The Bigger Picture Behind the Numbers

The real issue isn't Amazon alone. It's how modern multinational companies structure themselves to minimize taxes, and how the UK's tax rules haven't kept pace with how digital businesses actually work.

When Amazon operates in the UK, the sales happen here. The profits are huge. But the way the company arranges its legal entities — which company within the Amazon group holds which assets, where costs are allocated, and which country ultimately recognizes the profit — is a choice Amazon makes. As long as those choices follow the rules, they're legal.
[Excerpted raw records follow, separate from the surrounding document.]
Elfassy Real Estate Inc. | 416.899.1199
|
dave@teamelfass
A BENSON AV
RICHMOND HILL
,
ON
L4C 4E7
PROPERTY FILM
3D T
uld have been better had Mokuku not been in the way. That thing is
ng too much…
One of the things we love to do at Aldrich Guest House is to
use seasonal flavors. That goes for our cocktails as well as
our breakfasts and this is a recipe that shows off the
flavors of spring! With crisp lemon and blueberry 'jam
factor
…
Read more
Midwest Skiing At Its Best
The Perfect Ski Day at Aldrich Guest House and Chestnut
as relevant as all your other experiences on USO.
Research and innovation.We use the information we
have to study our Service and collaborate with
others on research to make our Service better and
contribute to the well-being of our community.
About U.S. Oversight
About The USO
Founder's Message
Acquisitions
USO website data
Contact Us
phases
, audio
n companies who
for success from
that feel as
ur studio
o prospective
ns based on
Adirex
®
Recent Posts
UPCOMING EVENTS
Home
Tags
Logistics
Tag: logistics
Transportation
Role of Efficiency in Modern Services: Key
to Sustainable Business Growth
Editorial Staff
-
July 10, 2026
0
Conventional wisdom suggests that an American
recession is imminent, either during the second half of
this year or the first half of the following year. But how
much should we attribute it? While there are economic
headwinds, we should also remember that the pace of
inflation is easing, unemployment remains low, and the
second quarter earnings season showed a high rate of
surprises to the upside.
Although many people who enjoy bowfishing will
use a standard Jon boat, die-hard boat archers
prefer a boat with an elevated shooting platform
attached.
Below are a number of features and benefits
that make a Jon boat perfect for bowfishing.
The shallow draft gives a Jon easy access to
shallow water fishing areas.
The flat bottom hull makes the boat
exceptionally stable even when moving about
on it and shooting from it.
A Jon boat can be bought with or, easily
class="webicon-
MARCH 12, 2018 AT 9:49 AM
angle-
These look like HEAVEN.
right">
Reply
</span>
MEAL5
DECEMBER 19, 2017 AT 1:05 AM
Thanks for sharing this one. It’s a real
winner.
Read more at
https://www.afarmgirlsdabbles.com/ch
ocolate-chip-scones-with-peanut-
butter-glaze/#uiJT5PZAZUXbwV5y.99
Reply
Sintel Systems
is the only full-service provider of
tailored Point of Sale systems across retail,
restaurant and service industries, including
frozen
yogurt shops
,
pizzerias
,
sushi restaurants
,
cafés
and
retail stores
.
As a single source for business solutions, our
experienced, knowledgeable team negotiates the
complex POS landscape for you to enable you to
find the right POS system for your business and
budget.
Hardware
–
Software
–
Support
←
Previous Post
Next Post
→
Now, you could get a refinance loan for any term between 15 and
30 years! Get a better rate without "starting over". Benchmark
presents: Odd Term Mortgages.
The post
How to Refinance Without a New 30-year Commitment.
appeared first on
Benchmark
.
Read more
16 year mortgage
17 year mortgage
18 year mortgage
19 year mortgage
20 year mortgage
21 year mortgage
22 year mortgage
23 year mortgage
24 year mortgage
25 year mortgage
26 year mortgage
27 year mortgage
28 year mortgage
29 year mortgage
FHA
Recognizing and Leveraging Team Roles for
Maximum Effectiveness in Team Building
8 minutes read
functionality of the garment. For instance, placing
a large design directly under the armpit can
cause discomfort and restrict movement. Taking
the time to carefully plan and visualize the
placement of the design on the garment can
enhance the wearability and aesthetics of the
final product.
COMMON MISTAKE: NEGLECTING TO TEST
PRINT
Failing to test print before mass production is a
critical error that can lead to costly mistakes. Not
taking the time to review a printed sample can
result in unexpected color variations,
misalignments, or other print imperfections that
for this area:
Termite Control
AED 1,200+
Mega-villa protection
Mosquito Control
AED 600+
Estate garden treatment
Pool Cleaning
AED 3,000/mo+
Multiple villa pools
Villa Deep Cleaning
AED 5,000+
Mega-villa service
International tax reform is trying to narrow that space and ensure that where the real economic activity happens, that's where the taxes are owed.

The most important change is something called Pillar Two, a global minimum tax agreement negotiated by the OECD (a group of 38 wealthy nations that coordinate on policy). It sets a minimum effective tax rate of 15 percent for large multinational companies. The UK adopted Pillar Two rules starting at the end of 2023, which means in theory these rules should now apply to Amazon and other large tech firms. Whether those rules actually change Amazon's UK tax bill in future filings — or whether Amazon finds new ways to work within them — remains to be seen. Tax professionals are watching Amazon's next few financial statements carefully to find out.

Who Really Pays

There's another part of this story that doesn't get as much attention. For the roughly 200,000 UK sellers on Amazon's marketplace, a 2 percent fee increase is serious. For many of them, Amazon is where most of their online sales happen. That 2 percent cut into their profits. Unlike Amazon, these small sellers can't use capital allowances or complex corporate structures to reduce their taxes. They pay corporation tax at the standard rate on whatever profit they make. So they effectively end up subsidizing Amazon's lower tax bill by paying more to the platform.

That reality doesn't fit the usual tech-and-taxes headlines, but it's where the economic burden actually falls.

Looking Ahead

The June 2026 Amazon filings will matter in two ways. First, they'll show whether the new global minimum tax (Pillar Two) is actually working — whether Amazon's effective tax rate has gone up the way it was supposed to. Second, they'll feed into a broader debate about the Digital Services Tax itself, which was always meant to be temporary, a stopgap until international rules could be agreed. That temporary tax is still in place.

Amazon's tax situation in the UK isn't a scandal in the traditional sense. It's more like a stress test. It shows us how wide the gap has become between what the tax rules were designed to do and what actually happens in practice. That gap is closing, but slowly. The global minimum tax is part of how it closes. How much progress is actually being made will become clearer over the next year or two, when we see whether Amazon's UK tax bills look any different.